Melanie D.G. Kaplan interviewed Paul Ohm on the re-identification of supposed-to-be de-identified records. Here’s a snippet of the interview, which you can read in its entirety on SmartPlanet:
Earlier this month the Commerce Department released a green paper that proposes a privacy bill of rights. What are your thoughts on this?
I think it’s great in principle. The devil’s in the details. It depends on what is going into this so-called bill of rights. From the things I’ve seen, I’m not sure they’re sufficiently incorporating the trends I and others are seeing in technology.
We have 100 years of regulating privacy by focusing on the information a particular person has. But real privacy harm will come not from the information they have but the inferences they can draw from the data they have. No law I have ever seen regulates inferences. So maybe in the future we may regulate inferences in a really different way; it seems strange to say you can have all this data but you can’t take this next step. But I think that‘s what the law has to do.
What would you like to see from the regulation?
What I’m starting to do now is think about how I’d make more concrete recommendations.
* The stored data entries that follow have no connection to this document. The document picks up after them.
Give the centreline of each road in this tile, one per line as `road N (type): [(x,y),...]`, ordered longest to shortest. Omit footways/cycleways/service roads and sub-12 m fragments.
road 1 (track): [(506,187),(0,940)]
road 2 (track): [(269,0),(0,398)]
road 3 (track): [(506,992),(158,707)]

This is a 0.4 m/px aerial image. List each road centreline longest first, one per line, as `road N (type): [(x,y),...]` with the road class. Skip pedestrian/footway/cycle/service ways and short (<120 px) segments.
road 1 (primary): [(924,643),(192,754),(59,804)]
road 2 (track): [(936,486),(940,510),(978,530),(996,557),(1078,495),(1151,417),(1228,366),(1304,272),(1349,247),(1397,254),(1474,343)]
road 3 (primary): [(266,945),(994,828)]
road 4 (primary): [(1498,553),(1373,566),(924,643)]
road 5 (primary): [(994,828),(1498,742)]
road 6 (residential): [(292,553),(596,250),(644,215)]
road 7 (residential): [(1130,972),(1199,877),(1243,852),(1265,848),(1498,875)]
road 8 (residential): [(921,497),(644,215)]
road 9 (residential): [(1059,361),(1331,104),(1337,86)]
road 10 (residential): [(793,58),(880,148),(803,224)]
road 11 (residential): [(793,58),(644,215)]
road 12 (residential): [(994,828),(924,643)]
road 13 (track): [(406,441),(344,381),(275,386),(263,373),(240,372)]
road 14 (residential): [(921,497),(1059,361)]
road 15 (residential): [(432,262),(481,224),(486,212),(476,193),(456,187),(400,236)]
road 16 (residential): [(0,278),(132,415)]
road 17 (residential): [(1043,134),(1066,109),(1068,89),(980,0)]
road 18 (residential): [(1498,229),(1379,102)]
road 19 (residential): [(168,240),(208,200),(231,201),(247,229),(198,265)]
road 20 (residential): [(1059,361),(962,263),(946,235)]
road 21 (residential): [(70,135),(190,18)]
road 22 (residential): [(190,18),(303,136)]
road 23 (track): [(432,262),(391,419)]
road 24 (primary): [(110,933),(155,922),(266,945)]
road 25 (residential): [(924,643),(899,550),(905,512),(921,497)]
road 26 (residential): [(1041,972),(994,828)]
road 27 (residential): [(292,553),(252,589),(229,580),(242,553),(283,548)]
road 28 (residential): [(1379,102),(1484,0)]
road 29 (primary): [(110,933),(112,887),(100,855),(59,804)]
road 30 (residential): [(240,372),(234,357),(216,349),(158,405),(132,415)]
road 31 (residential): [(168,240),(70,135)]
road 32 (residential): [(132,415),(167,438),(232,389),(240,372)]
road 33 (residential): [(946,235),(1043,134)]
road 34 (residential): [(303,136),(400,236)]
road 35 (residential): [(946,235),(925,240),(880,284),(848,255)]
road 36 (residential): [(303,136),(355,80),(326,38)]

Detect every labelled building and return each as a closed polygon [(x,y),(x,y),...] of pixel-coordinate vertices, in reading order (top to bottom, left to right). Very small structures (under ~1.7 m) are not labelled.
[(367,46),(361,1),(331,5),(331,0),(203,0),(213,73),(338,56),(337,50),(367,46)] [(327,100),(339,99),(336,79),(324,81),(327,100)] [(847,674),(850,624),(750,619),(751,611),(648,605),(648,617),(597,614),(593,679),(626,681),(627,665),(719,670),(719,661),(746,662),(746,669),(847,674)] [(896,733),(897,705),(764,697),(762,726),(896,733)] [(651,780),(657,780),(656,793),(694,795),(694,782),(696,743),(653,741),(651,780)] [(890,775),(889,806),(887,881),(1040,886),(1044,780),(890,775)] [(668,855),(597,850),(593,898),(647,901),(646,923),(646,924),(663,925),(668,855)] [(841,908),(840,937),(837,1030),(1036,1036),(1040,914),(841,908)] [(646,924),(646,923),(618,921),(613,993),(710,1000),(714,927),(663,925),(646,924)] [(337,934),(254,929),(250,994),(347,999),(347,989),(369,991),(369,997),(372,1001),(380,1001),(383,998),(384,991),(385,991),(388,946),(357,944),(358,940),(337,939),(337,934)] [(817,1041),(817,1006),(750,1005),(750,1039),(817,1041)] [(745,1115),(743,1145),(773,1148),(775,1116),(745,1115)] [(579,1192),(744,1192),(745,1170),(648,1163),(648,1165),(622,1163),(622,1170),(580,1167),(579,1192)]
One I’ve been tiptoeing around: Quantity is an interesting thing to me. Reidentification is much easier if you have a lot of data, yet I don’t know of many laws that treat you differently once you have more data; our privacy laws are very qualitative, not quantitative. So if you don’t have sensitive information, you can have as much information as you want. For instance, you’re not regulated if you know 10 things about me, but if you know 25 things about me, that might be enough to put you under a stricter form of regulation.